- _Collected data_
++++++++

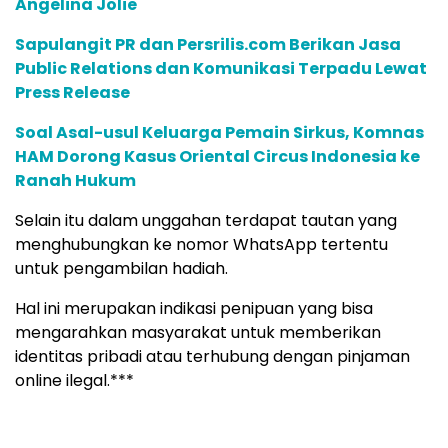
Angelina Jolie
Sapulangit PR dan Persrilis.com Berikan Jasa
Public Relations dan Komunikasi Terpadu Lewat
Press Release
Soal Asal-usul Keluarga Pemain Sirkus, Komnas
HAM Dorong Kasus Oriental Circus Indonesia ke
Ranah Hukum
Selain itu dalam unggahan terdapat tautan yang
menghubungkan ke nomor WhatsApp tertentu
untuk pengambilan hadiah.
Hal ini merupakan indikasi penipuan yang bisa
mengarahkan masyarakat untuk memberikan
identitas pribadi atau terhubung dengan pinjaman
online ilegal.***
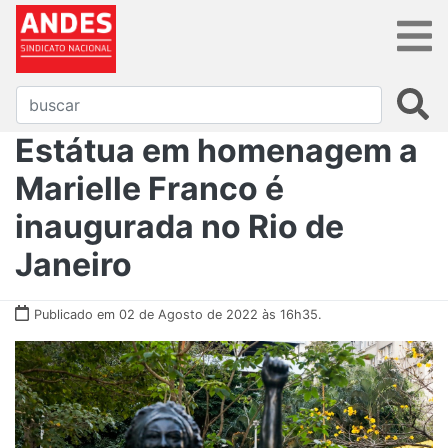
Estátua em homenagem a
Marielle Franco é
inaugurada no Rio de
Janeiro
Publicado em 02 de Agosto de 2022 às 16h35.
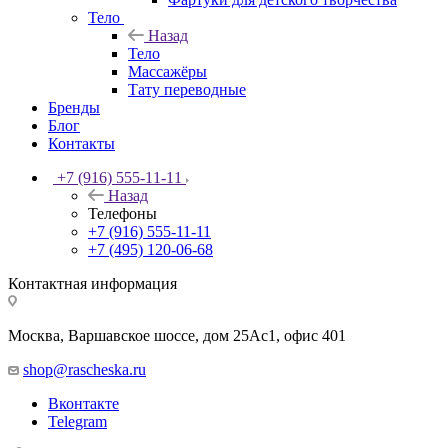
Тело
Назад
Тело
Массажёры
Тату переводные
Бренды
Блог
Контакты
+7 (916) 555-11-11
Назад
Телефоны
+7 (916) 555-11-11
+7 (495) 120-06-68
Контактная информация
Москва, Варшавское шоссе, дом 25Аc1, офис 401
shop@rascheska.ru
Вконтакте
Telegram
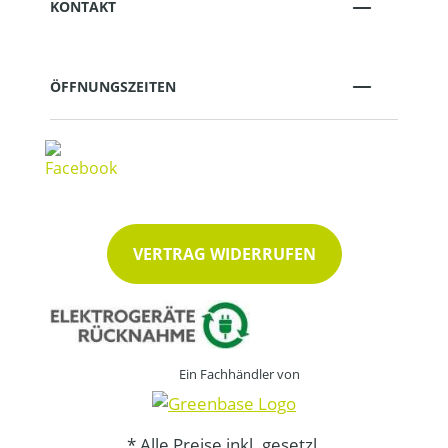
KONTAKT
ÖFFNUNGSZEITEN
VERTRAG WIDERRUFEN
Ein Fachhändler von
* Alle Preise inkl. gesetzl.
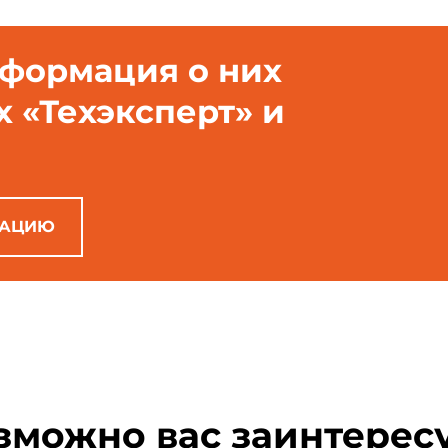
нформация о них
х «Техэксперт» и
РАЦИЮ
зможно вас заинтерес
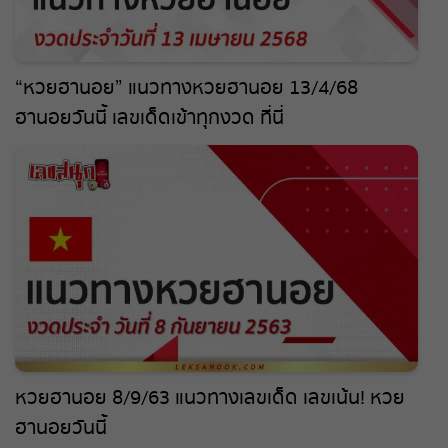
“หวยฮานอย” แนวทางหวยฮานอย 13/4/68
ฮานอยวันนี้ เลขเด็ดเข้าทุกงวด ที่นี่
หวยฮานอย 8/9/63 แนวทางเลขเด็ด เลขเน้น! หวย
ฮานอยวันนี้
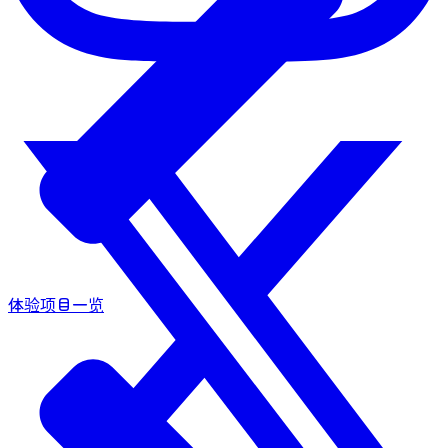
体验项目一览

++++++++

Which lines of the data above contain the string "untuk"? Copy each of them.

untuk pengambilan hadiah.
mengarahkan masyarakat untuk memberikan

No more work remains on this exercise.